The FDA has revoked emergency use authorization for the two monoclonal antibody treatments in a move Governor DeSantis says was abrupt.

Last month, Gainesville Fire Rescue launched a program to treat covid patients using Regeneron’s antibodies. Last week, department officials say they switched to a different treatment which has a more limited supply.

The coordinator of community paramedicine at GFR says they are in process of sending/reallocating the Regeneron doses to places that still use them because they have several doses left.

DeSantis says there is a lack of evidence that the monoclonal antibodies don’t work.

“We would say in Florida is we have had people use it and we’ve had good results. It’s not 100 percent, we understand that. You also don’t even know when someone goes in whether it is omicron or still the delta. Yes, mostly in Florida it is going to be omicron at this point. It is really a reckless decision to take this option away from patients.”

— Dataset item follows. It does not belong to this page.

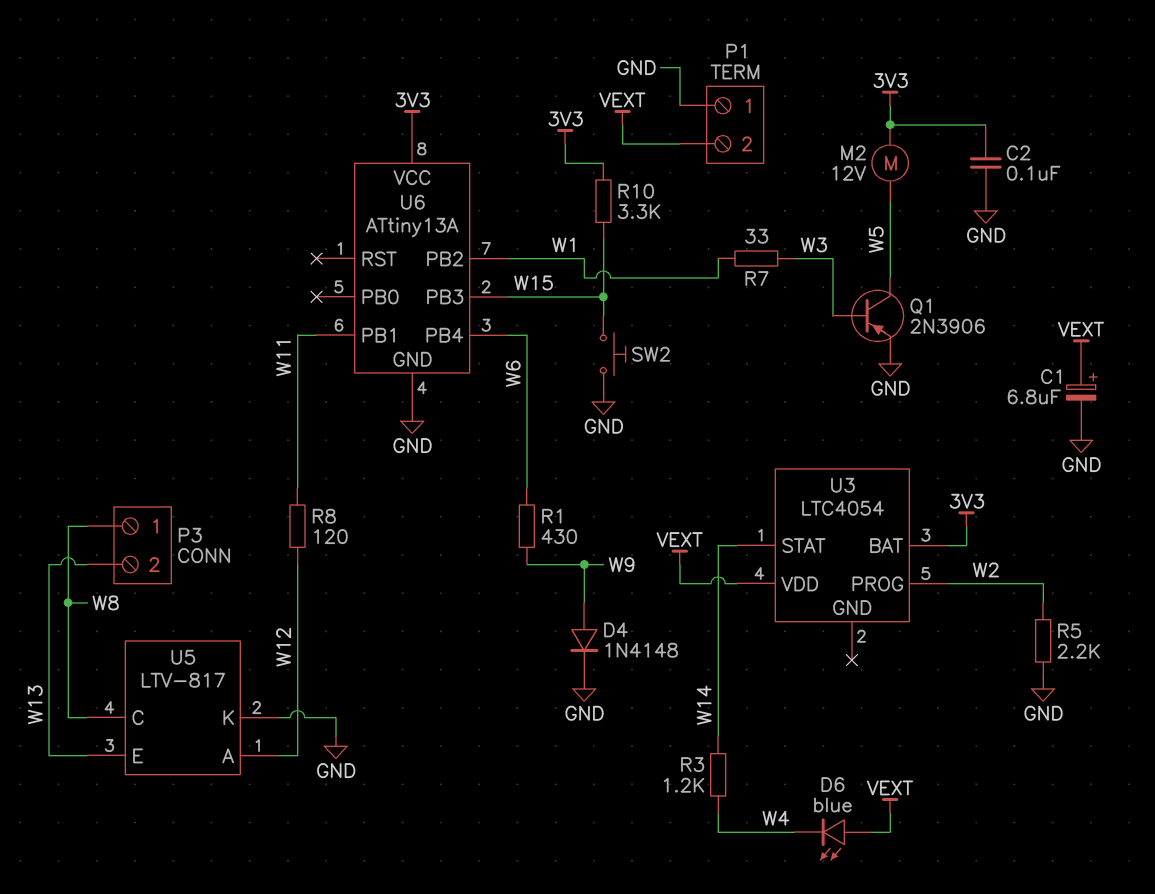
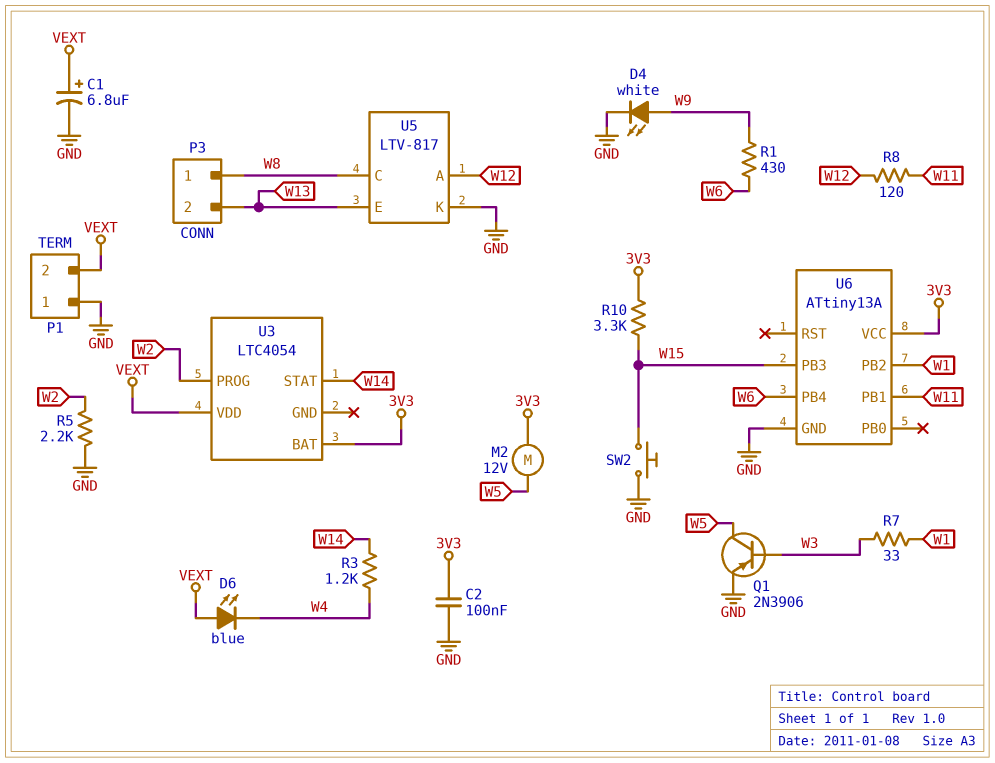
D4: diode 1N4148 (A W9, K GND) -> LED white (A W9, K GND)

Both companies producing monoclonal treatments acknowledge their antibody treatments are ineffective against the omicron variant.

The white house press secretary says they are shifting to other medicines.

“We’ve approached COVID-19 treatments like filling a medicine cabinet. We’re not relying on one type, one brand, or treatment. We invested and continue to buy a variety across the monoclonal antibodies, pre-exposure prevention therapies, and oral antivirals.

Psaki added that the Biden administration has sent 71,000 COVID-19 therapeutics to Florida that work against omicron and the delta variant.

UF Health officials tell TV20 they discontinued both monoclonal therapeutics earlier this month and are using other treatments.